Ma femme est morte, mais je suis venu pour voir. Mais je vous assure qu 'ayant entendu tout à l'heure cette phrase, comment voulez-vous que je pardonne à mon ami qui m'a fait tant de mal ?»

Le prêtre, bouleversé par cette confession, réfléchit un instant et lui répond :

« Vous savez, nous sommes tous pécheurs, et si vous voulez avoir la paix dans votre âme, comment voulez-vous que Dieu nous pardonne, si nous ne nous pardonnons pas nous-mêmes.

Alors, il faut mettre votre conscience en paix...»

Et, tout en marchant le long du Gave, I 'homme, après avoir longuement gardé le silence, confesse ses péchés...

Après l'absolution, le prêtre lui donne une cordiale poignée de main et lui dit : «Tout cela est fini maintenant, n 'en parlons plus Etes-vous content ?»

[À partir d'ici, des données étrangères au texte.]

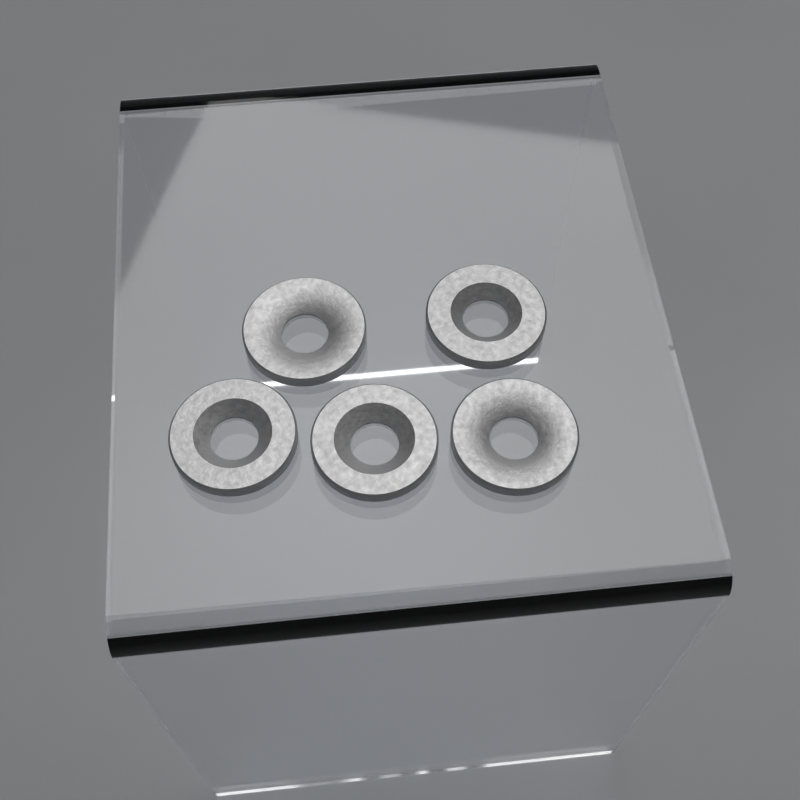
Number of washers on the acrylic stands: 5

« Oui, répondit-il, parce que, maintenant, je sais que j 'ai pardonné. »

Le jour de son départ, il se rend aux fontaines pour prendre de l'eau aux robinets. La petite jeune fille qu'il avait vue le soir de son arrivée est là.

Elle l'aborde: « Monsieur, vous n 'avez pas de gobelet, je peux vous passer le mien. » Et elle détache l'objet de sa ceinture. Puis elle continue : « Je vous ai aperçu, I 'autre jour, à la Grotte. Vous sembliez si troublé...»

« Mademoiselle, répond-il, c'est fini, car maintenant, j'ai la paix dans mon âme...»

Et la jeune fille réplique: « Et voyez-vous, moi aussi, car mon père était malade d'un cancer et, avant de mourir, il voulait obtenir le pardon d'un ami qu'il avait fait condamner à tort à quinze ans de prison...»

La jeune fille avait cinq ans à l'époque des faits, elle a donc vingt ans au moment de notre histoire.

« Ah c'est toi, ma petite Thérèse ! s'écrie l'homme. Je te reconnais maintenant !...»

« Vous !!!?» balbutie la jeune fille. « Oui, moi, continue l'homme, Eh bien, maintenant tous les deux, nous allons porter mon pardon à ton père dans la prière».

Cette histoire véridique prouve que la Sainte Vierge n'abandonne jamais ses enfants quand on La prie avec ferveur, et qu'Elle est la médiatrice de la grâce du Seigneur.